EXERCISE:
Copy the lines below verbatim, from the start of the source records through the line containing "Reading left to right, extract". Leave the pictures out of your copy.

++++ RECORDS SHOWN ++++

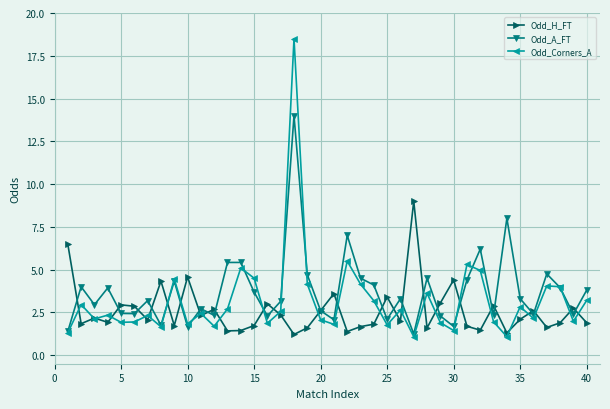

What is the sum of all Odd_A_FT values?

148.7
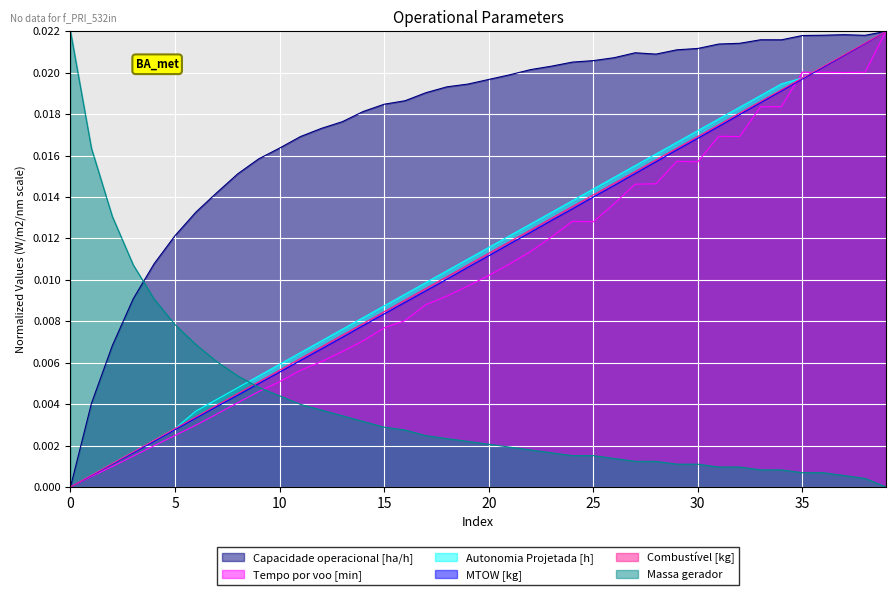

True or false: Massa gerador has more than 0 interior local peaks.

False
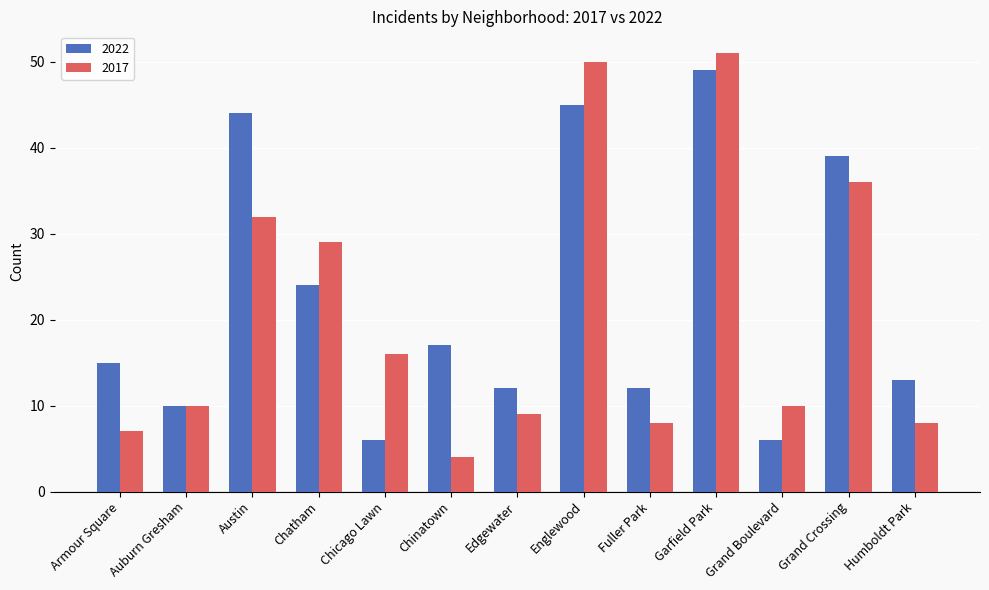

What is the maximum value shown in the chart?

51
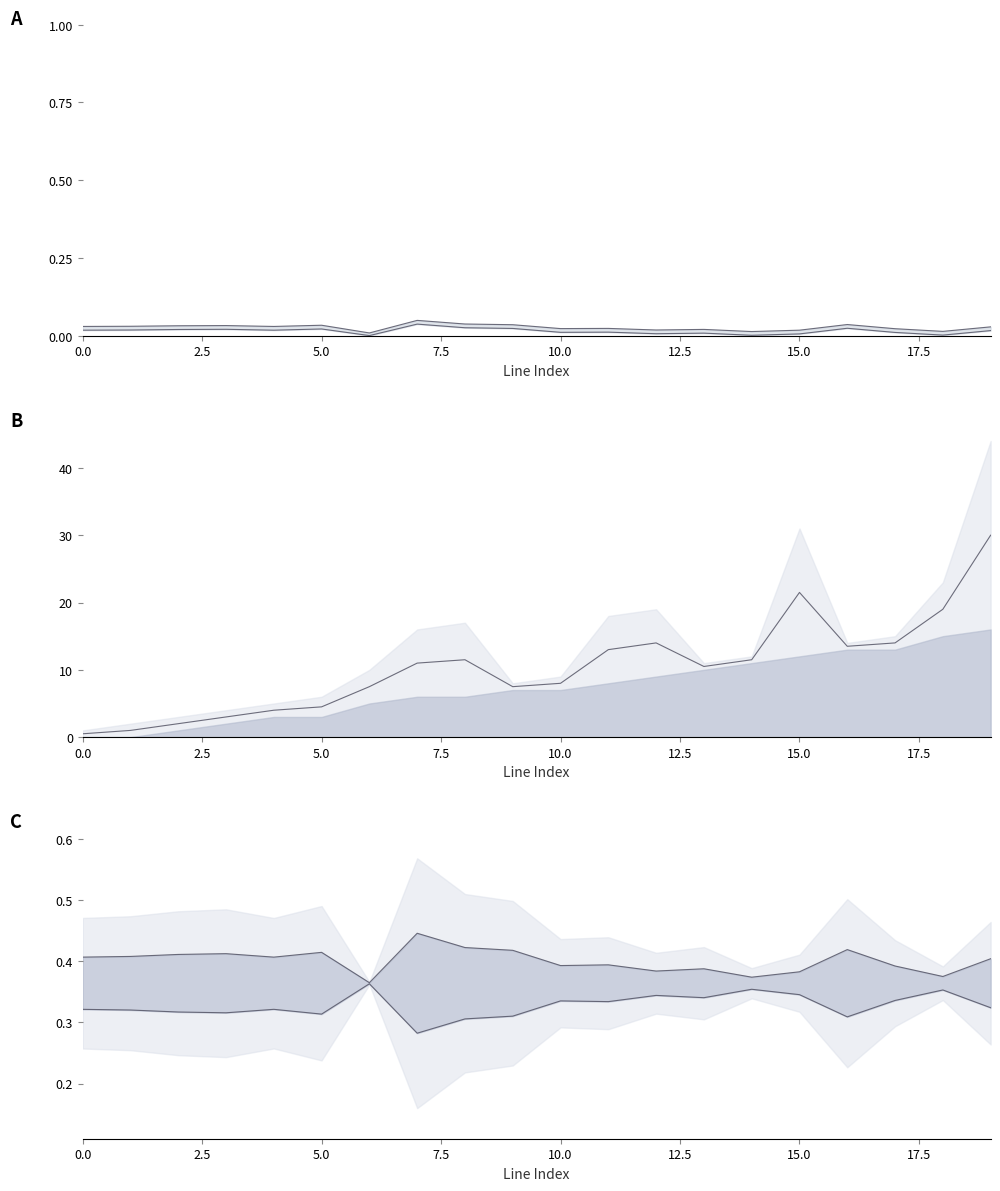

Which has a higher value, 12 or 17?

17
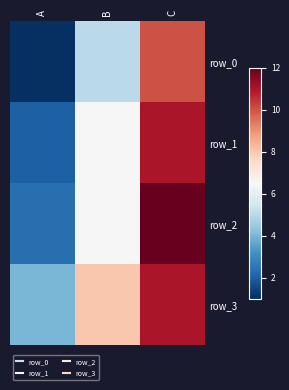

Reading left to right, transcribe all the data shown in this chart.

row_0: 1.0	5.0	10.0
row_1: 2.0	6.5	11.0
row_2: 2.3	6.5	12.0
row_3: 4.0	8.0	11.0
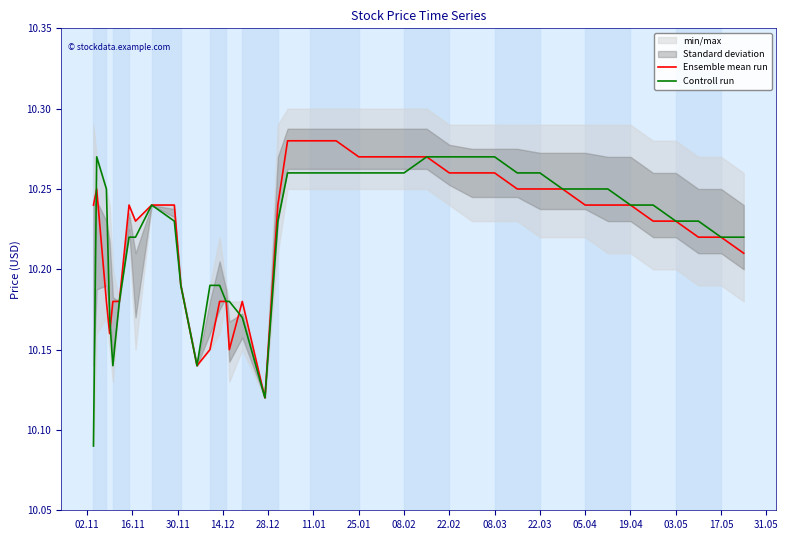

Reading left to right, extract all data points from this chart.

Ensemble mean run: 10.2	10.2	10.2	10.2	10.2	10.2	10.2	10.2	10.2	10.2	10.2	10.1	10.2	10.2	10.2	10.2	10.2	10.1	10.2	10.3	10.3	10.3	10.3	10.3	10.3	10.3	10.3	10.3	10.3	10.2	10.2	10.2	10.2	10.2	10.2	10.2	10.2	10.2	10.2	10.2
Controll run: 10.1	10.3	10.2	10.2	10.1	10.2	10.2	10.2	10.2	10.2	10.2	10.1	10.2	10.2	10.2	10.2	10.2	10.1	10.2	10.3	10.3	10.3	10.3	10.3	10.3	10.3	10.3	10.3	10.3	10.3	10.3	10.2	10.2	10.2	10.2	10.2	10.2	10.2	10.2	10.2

++++

RESPONSE:
What is the sum of all Odd_A_FT values?

148.7

True or false: Massa gerador has more than 0 interior local peaks.

False

What is the maximum value shown in the chart?

51

Which has a higher value, 12 or 17?

17

Reading left to right, transcribe all the data shown in this chart.

row_0: 1.0	5.0	10.0
row_1: 2.0	6.5	11.0
row_2: 2.3	6.5	12.0
row_3: 4.0	8.0	11.0

Reading left to right, extract all data points from this chart.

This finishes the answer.